Natural disasters are unavoidable and can wreak absolute havoc on cities and towns, regardless if they’re in developing or developed countries. But, what if we had more time to prepare before disaster strikes? And, what if we could predict what areas would suffer the most?
That’s exactly the challenge solved by One Concern. A platform that uses social and economic data as well as AI to uncover a city or town’s weaknesses.
With this hyper-local data, the platform enables policy-makers to make policies before disaster strikes to protect entire cities, vulnerable populations, or “geofence” different segments of society who may be at greater risk. The platform also enables users to make smarter, more informed, quicker decisions, during and after a disaster strikes.
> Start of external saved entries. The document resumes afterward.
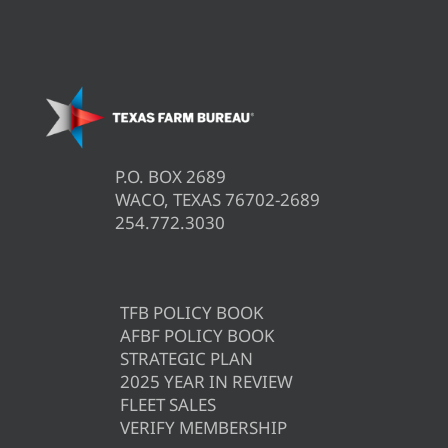
P.O. BOX 2689
WACO, TEXAS 76702-2689
254.772.3030
TFB POLICY BOOK
AFBF POLICY BOOK
STRATEGIC PLAN
2025 YEAR IN REVIEW
FLEET SALES
VERIFY MEMBERSHIP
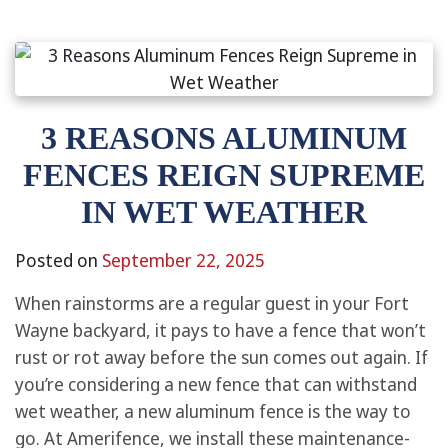
3 REASONS ALUMINUM
FENCES REIGN SUPREME
IN WET WEATHER
Posted on
September 22, 2025
When rainstorms are a regular guest in your Fort
Wayne backyard, it pays to have a fence that won’t
rust or rot away before the sun comes out again. If
you’re considering a new fence that can withstand
wet weather, a new aluminum fence is the way to
go. At Amerifence, we install these maintenance-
“One Concern gets smarter through ‘collective intelligence’ where human knowledge and expertise is incorporated into the overall platform, enabling AI-driven recommendations to be delivered in real-time,” explains Ben Colombo. “As a result, outcomes on the ground can be changed where lives and livelihoods are protected."
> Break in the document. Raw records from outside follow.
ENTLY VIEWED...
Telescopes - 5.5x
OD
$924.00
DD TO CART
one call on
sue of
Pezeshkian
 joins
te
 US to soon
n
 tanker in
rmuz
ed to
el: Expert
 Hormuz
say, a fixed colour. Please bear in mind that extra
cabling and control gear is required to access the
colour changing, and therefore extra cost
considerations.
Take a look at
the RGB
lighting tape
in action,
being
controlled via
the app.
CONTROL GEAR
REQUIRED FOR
"Outcomes on the ground can be changed where lives and livelihoods are protected."
While the ultimate goal of the platform is to avoid any loss of life, the technology also helps to reduce property damage, business interruption and protect employees.
Behind One Concern’s design, each line of code is a fundamental invention. The team have filed for more than fifteen patents across multiple disciplines of science and technology.
For the past 12 months, the team have tested their technology with promising results. Their model's Seismic Concern and Flood Concern have been successfully trialled in San Francisco, Los Angeles and Seattle as well as the State of Arizona, respectfully.
They’ve also secured new global research partners and built a strong partnership with the World Bank to bring One Concern to developing countries. The first deployment with the World Bank is planned for this year in Dhaka, one of the world’s most disaster-prone cities.